You might think digitization in the finance sector means fewer jobs, but the stats tell a different story. 75% of financial services organizations are creating jobs related to financial technology, or fintech, and an overwhelming majority of firms are keen to expand their workforce over the next year.
Many of these firms will look to the tech sector for hires, but progression in the sector takes more than specialist computer skills.
As a software developer for various tech-driven trading firms, James Jahnke, an American graduate of the HKUST-NYU Stern Master of Science in Global Finance (MSGF), says his career success comes from combining his technical skills with a strong foundation in finance and management.
Why a Master's in Finance?
Though many use a Master’s in Finance in order to switch into finance, James Jahnke already had 14 years’ experience in the sector, as a software developer for the Chicago Trading Company.
He was well-versed in options markets, which were the main focus of his work, but he felt a broader foundation in finance and management would be useful in helping him converse more easily with staff across departments.
“I always thought about going back and getting an MBA” adds James, but the sector-specific modules of a Master’s in Finance proved more attractive in the end.
“The MSGF program was the most well rounded,” he explains, “and it didn't have all the fluff of a typical MBA program. It was all technical, science-related courses, which I really liked.”
Given his firm was international, with offices in the APAC region, the travel opportunities on offer on the HKUST-NYU Stern MSGF were also a big plus, providing a unique chance for James to develop an international network.
The MSGF is a joint collaboration between Hong Kong’s HKUST Business School and NYU Stern and students on the program take classes in three of the world’s financial centers: New York, Shanghai and Hong Kong.
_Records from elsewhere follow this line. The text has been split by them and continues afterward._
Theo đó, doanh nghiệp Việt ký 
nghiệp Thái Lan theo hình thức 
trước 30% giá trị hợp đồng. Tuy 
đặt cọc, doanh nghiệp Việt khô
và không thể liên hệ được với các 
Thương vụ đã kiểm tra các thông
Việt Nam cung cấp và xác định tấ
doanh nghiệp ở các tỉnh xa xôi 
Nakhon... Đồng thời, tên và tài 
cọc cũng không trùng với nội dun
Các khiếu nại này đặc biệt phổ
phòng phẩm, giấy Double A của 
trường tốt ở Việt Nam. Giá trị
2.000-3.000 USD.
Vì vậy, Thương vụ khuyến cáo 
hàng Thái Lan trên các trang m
Highlights of the MSGF program
The HKUST-NYU Stern MSGF is geared towards more experienced, mid-career professionals—the class has an average of 12 years’ experience between them. James says some of the program’s specialist modules were challenging at first.
“Coming from a computer science background, a lot of the topics were very new,” he says. “A lot of the options work was easy, due to my job, but in other subjects I just had no experience.”
It was this range of tougher modules, covering modern trends in the sector such as fintech and behavioral finance, that helped James develop the stronger foundation in finance he needed to accelerate his career.
The program also focused on team problem solving projects, where students from a variety of backgrounds collaborate to work on real-life finance issues.
This interactive approach encourages learning, not only from top faculty members from HKUST and NYU Stern, but between the students who come from a range of backgrounds and can share their unique perspectives.
“It was challenging, but well worth it,” James reflects. “The course wouldn’t be the same without it.
“The MSGF was a way to be able to see the world, and different markets, through other people's eyes. And I came out of the program with some lifelong friendships.”
MSGF Career Benefits
Though many use the MSGF to pivot into a new career, James used his experience to accelerate his established career as a software developer, and has now moved to a larger international trading firm, IMC.
With a stronger grounding in finance thanks to his master’s, James is now able to communicate about the wider financial world outside the United States in a more meaningful way.
“I’m in a similar role to before,” James remarks, “but with more responsibilities. There's more interfacing with the business side with the traders and the analysts.
“The MSGF gave me the tools to really understand the markets, and what actually drives stock prices and option prices. It’s definitely helped me be able to hold those kinds of conversations.”